Protections for corporate sector whistleblowers
From 1 July 2019, the whistleblower protections in Part 9.4AAA the Corporations Act 2001 (Corporations Act) have been expanded to provide greater protections for whistleblowers who report misconduct about companies and company officers. The reforms to the regime were contained in the Treasury Laws Amendment (Enhancing Whistleblower Protections) Act 2019, which received Royal Assent on 12 March 2019.
ASIC has issued two information sheets for people to understand who is eligible to access the whistleblower rights and protections under the Corporations Act and how we will respond to reports of misconduct from whistleblowers:
- Information Sheet 238 Whistleblower rights and protections (INFO 238)
- Information Sheet 239 How ASIC handles whistleblower reports (INFO 239)
Corporate sector whistleblower protection regime
From 1 July 2019, the corporate sector whistleblower protection regime:
- includes in the definition of whistleblower both current and former employees, officers, and contractors, as well as their spouses, dependants, and other relatives, and anonymous disclosures
- extends the protections to whistleblower reports that allege misconduct, an improper state of affairs or circumstances, or breach of financial sector law and all Commonwealth offences punishable by imprisonment of 12 months or more, though a report solely about a personal work-related grievance is not covered by the protections
- creates civil penalty provisions, and in addition to the existing criminal offences, for causing or threatening detriment to (or victimising) a whistleblower and for breaching a whistleblower's confidentiality
- gives protections for whistleblowers in limited circumstances if they disclose to a journalist or parliamentarian after they have reported to ASIC or APRA their concerns about
- substantial and imminent danger to the health or safety of one or more people or to the natural environment or
- matters in the public interest after 90 days
- provides whistleblowers with easier access to compensation and remedies if they suffer detriment, including protections from costs orders unless a court finds the claim to be vexatious or the whistleblower acted unreasonably, and
- requires all public companies, large proprietary companies, and corporate trustees of registrable superannuation entities to have a whistleblower policy from 1 January 2020.
We value the people from inside companies and organisations who come to ASIC with reports of potential misconduct or breaches of the law. Whistleblowers provide ASIC with important information and help us enforce the laws we administer and address and prevent harm to consumers.
We appreciate that whistleblowers can find themselves in difficult and stressful circumstances, and may risk their careers or even their personal safety. ASIC takes the concerns whistleblowers raise with ASIC seriously.
ASIC is responsible for enforcing the corporate sector whistleblower protection regime, including where a whistleblower may suffer detriment for alleging breaches of laws outside of ASIC’s regulatory responsibilities.
The regime also applies to whistleblower reports made before 1 July 2019, if a whistleblower's confidentiality is breached or they suffer detriment on or after 1 July 2019.

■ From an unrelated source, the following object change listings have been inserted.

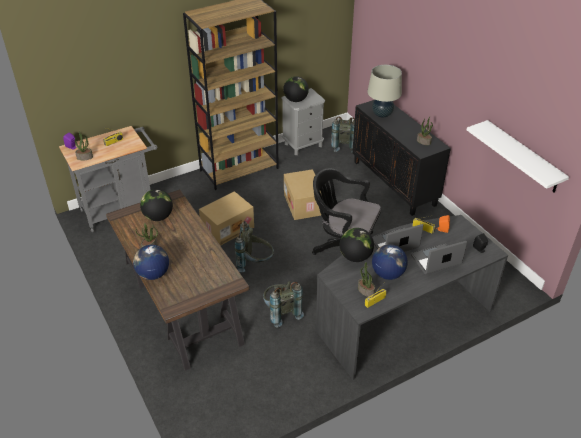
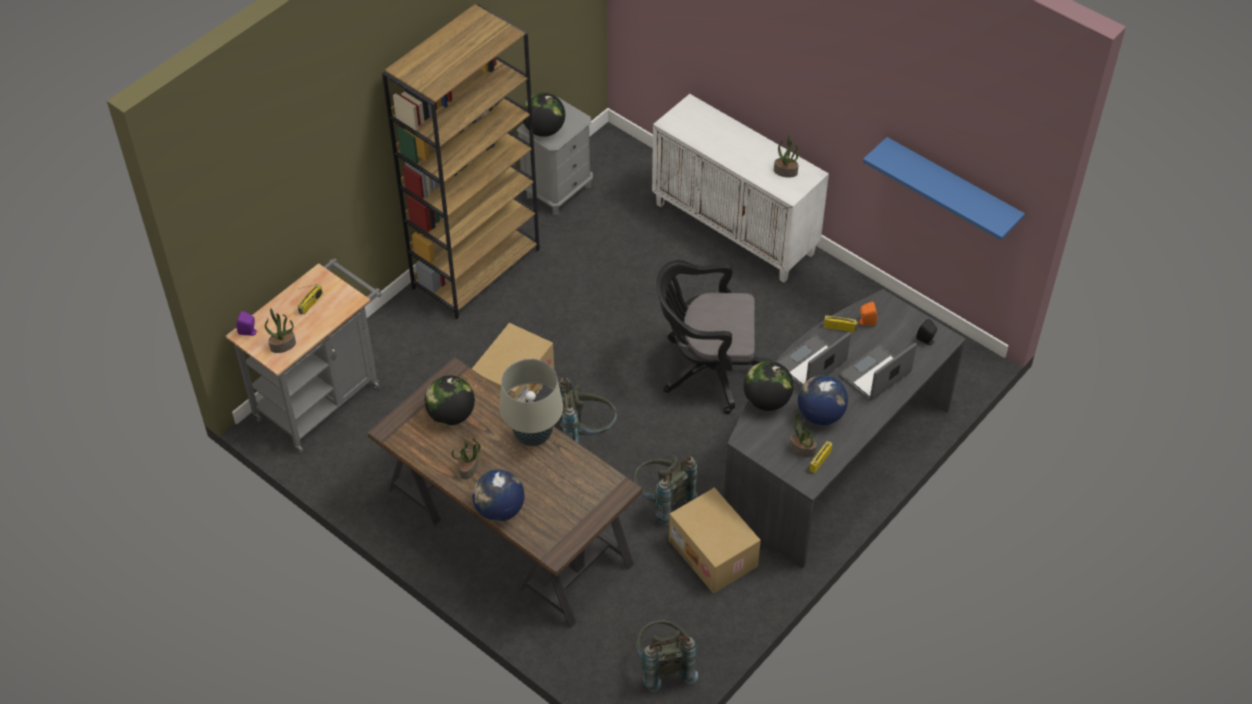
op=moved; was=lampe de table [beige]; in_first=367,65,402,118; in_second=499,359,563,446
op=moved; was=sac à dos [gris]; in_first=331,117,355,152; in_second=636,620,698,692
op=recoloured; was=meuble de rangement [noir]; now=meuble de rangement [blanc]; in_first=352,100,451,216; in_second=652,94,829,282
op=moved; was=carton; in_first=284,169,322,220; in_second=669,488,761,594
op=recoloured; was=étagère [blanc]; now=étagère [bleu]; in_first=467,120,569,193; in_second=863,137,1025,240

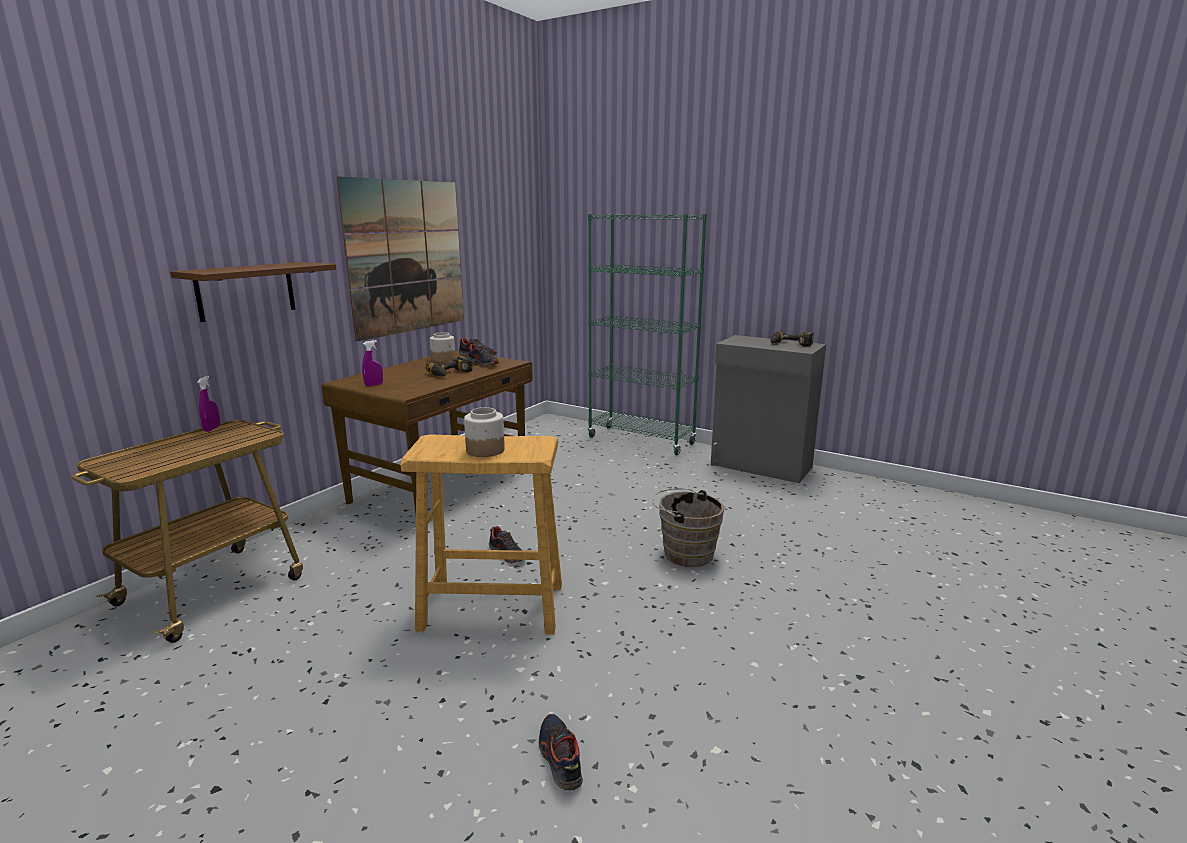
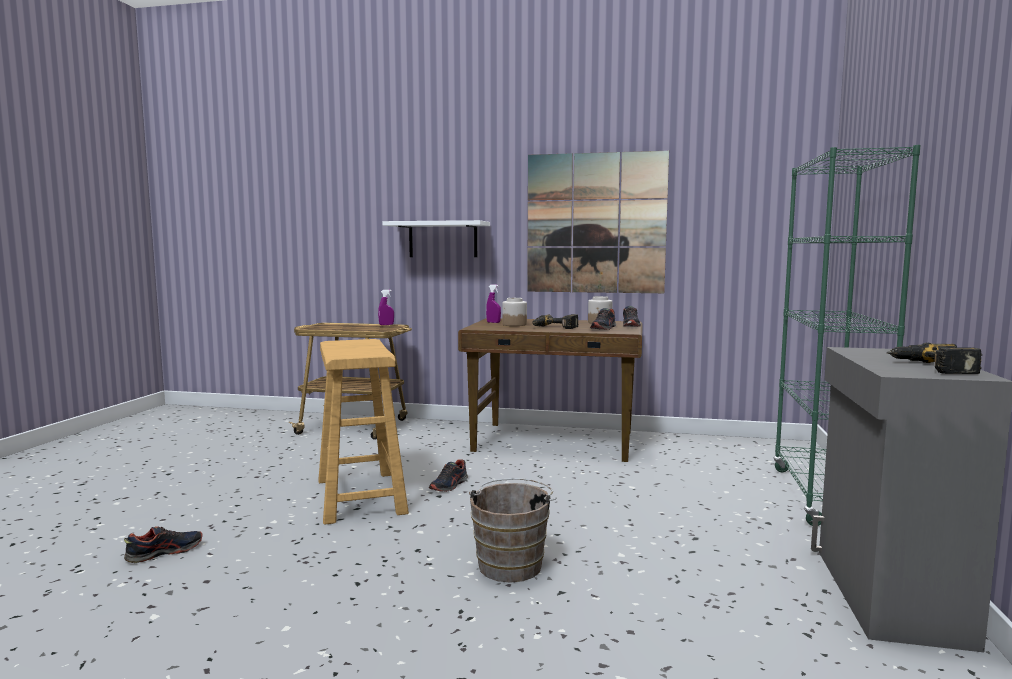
op=recoloured; was=étagère [marron]; now=étagère [blanc]; in_first=170,262,336,322; in_second=383,220,490,257
op=moved; was=bocal; in_first=464,407,505,457; in_second=502,298,527,326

All public companies, large proprietary companies, and proprietary companies that are the trustees of registrable superannuation entities will be required to have a whistleblower policy and to make that policy available to officers and employees of the company.
This requirement commences on 1 January 2020. A small proprietary company that becomes a large proprietary company after 1 January 2020 will have an additional six months to establish a whistleblower policy.
There are penalties for failing to comply with the requirement to have a whistleblower policy.
ASIC considers that a strong and effective whistleblower policy is a key component of corporate governance. Respect and fair treatment for whistleblowers, commitment to address whistleblower concerns, and reporting of whistleblower concerns to senior executives and board members will assist a company to manage itself, comply with its obligations, and improve its performance.
The reforms set out at a high level what a whistleblower policy should contain. These are:
- information about the protections available to whistleblowers, including protections under the law
- information about to whom disclosures that qualify for protection under the law may be made, and how they may be made. This will be important for whistleblowers to be sure of the company’s arrangements, given that a company can authorise particular staff or third parties to receive disclosures from whistleblowers
- information about how the company will support whistleblowers and protect them from detriment
- information about how the company will investigate disclosures that qualify for protection under the law. This will be important for whistleblowers to understand how their reports and their personal information will be handled during any investigation
- information about how the company will ensure fair treatment of employees of the company who are mentioned in disclosures that qualify for protection under the law, or to whom such disclosures relate
- information about how the policy is to be made available to officers and employees of the company, and
- any matters prescribed by the regulations (no regulations have yet been prescribed).
ASIC plans to issue regulatory guidance on the requirement for a whistleblower policy, and we will consult publicly in the second half of 2019.
The reforms also give ASIC the power to grant relief from the whistleblower policy requirements, so that companies may be exempted from compliance with the requirements or certain aspects of the requirements. Further information about ASIC’s relief powers, including how to request relief from ASIC, is contained in Regulatory Guide 51 Applications for relief (RG 51).